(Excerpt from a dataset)
Start
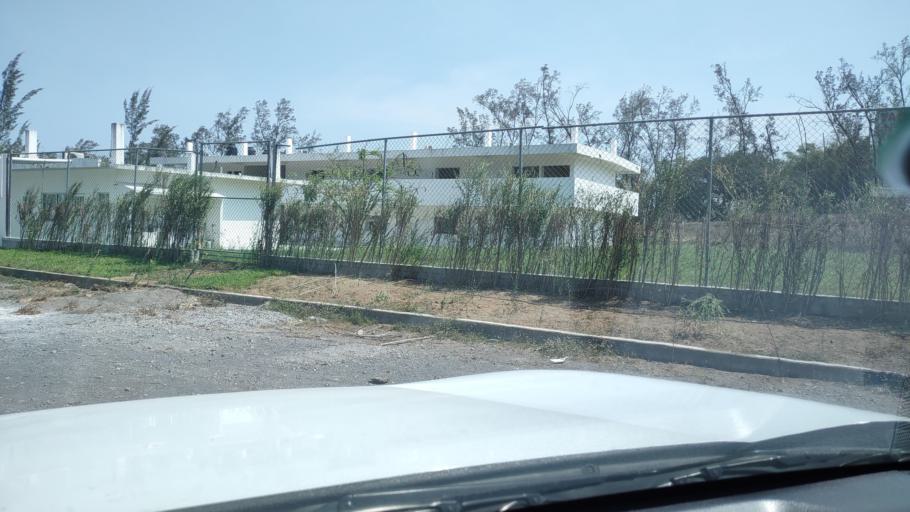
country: MX
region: Veracruz
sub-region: Veracruz
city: Las Amapolas
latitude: 19.1497
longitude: -96.2243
End
= What you need to do =
Rewrite the material with "city" changed to "municipality" and everything else kept the same, and leave the pictures out of your answer.

= Answer to this problem =
country: MX
region: Veracruz
sub-region: Veracruz
municipality: Las Amapolas
latitude: 19.1497
longitude: -96.2243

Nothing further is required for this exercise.